Beginners Guide to TikTok for Search - Rachel Pearson - We are Tilt __ Bright...
Learn the fundamentals of meds
1. Learn the fundamentals of meds
Drawing distinctions between APIs and drugs makes it possible for manufacturers to
specialize, regulators to focus resources and pharmacists to align generic equivalents with
brand name products. Understanding what makes an API an API, and why having that
understanding matters, underlies the very practice and regulation of pharmacy.
APIs According to the FDA and the WHO
Specifically speaking, APIs are chemicals used in everyday prescription and over-the counter
medications. However, biologically engineered proteins and recombinant molecules created
for biotech drugs fall under different definitions and regulatory schemes.
The U.S. Food and Drug Administration defines an APIs as any substance or mixture of
substances intended to be used in the manufacture of a drug product and that, when used in
the production of a drug, becomes an active ingredient in the drug product. Such substances
are intended to furnish pharmacological activity or other direct effect in the diagnosis, cure,
mitigation, treatment or prevention of disease or to affect the structure and function of the
body.
The World Heath Organization has developed a nearly identical API definition. Nevertheless,
The WHO’s definition was under review as of September 2012. Many international authorities
believe that a mixture of APIs actually constitutes a finished pharmaceutical product, which
would be a medication of the type the FDA refers to as a “drug product.”
Drug products that is to say, the medications pharmacists dispense and patients use include
one or more API, excipients and other ingredients ranging from dyes to alcohol and water.
Who Makes APIs?
APIs are often referred to as “bulk pharmaceuticals,” and the chemicals usually get made in
plants far removed from the facilities where tablets, oral suspensions and topical applications
are made. Produced in bulk, almost all APIs are powders.
Chemical plants in every country make bulk pharmaceuticals, but the leading suppliers of
APIs are in China and India due to mostly economies of scale.

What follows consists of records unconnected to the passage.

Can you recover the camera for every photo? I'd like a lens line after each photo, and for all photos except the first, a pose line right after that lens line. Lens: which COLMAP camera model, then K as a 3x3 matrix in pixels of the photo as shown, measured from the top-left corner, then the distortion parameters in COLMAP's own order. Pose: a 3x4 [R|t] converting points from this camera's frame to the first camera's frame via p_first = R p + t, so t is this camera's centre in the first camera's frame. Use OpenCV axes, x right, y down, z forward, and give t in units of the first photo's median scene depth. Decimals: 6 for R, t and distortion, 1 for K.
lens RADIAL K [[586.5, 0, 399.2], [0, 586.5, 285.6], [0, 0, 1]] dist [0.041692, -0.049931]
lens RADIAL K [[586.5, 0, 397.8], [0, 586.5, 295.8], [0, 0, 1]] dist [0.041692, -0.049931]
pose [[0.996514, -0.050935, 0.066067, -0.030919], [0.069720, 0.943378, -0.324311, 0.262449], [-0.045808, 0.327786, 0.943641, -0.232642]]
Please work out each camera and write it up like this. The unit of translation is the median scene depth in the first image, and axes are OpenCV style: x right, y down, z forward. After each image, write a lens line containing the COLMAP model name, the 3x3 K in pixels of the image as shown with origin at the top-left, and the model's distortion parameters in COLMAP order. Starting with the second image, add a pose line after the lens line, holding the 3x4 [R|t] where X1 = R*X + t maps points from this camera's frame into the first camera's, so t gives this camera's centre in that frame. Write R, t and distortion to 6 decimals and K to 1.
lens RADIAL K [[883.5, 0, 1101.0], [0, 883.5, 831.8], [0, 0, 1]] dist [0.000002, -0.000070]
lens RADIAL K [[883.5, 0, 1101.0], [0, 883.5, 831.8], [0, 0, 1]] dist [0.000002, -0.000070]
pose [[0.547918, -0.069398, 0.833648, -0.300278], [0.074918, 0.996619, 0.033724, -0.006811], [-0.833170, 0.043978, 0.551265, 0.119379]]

Regardless of where an API gets made, it must meet the safety and quality standards set by
the leading drug regulator in the country where it will be used. That is, Chinese and Indian
bulk drug manufacturers that export chemicals to the United States must be inspected and
licensed by the FDA. Likewise, bulk pharmaceuticals produced for many countries in Europe
are subject to standards established by the European Medicines Agency.
Regularly inspecting and, when necessary, sanctioning chemical makers outside the country
can prove difficult. Counterfeiting, adulteration and contamination remain constant concerns
with APIs imported into the United States and elsewhere. Since 2008, the FDA had been
expanding its overseas staff charged with overseeing bulk pharmaceutical manufacturers
http://www.chemsupplying.com/
2. The Generic Name Is the API
The last thing to know about APIs is also the first thing, but with a little twist.
Bulk pharmaceuticals themselves are not generic drugs, but for example, the API in Pfizer’s
Lipitor and each of its generic equivalents is atorvastatin. As noted above, making
atorvastatin into a drug product requires adding other ingredients such as excipients in order
to form tablets. Nevertheless, it is absolutely mandatory that pharmacists and pharmacy
technicians know the identity of each drug’s API because the name of the API is the generic
name of the medication.
Two conventions – United States Adopted Names and International Nonpropriety Names --
help ensure each API has a unique identity.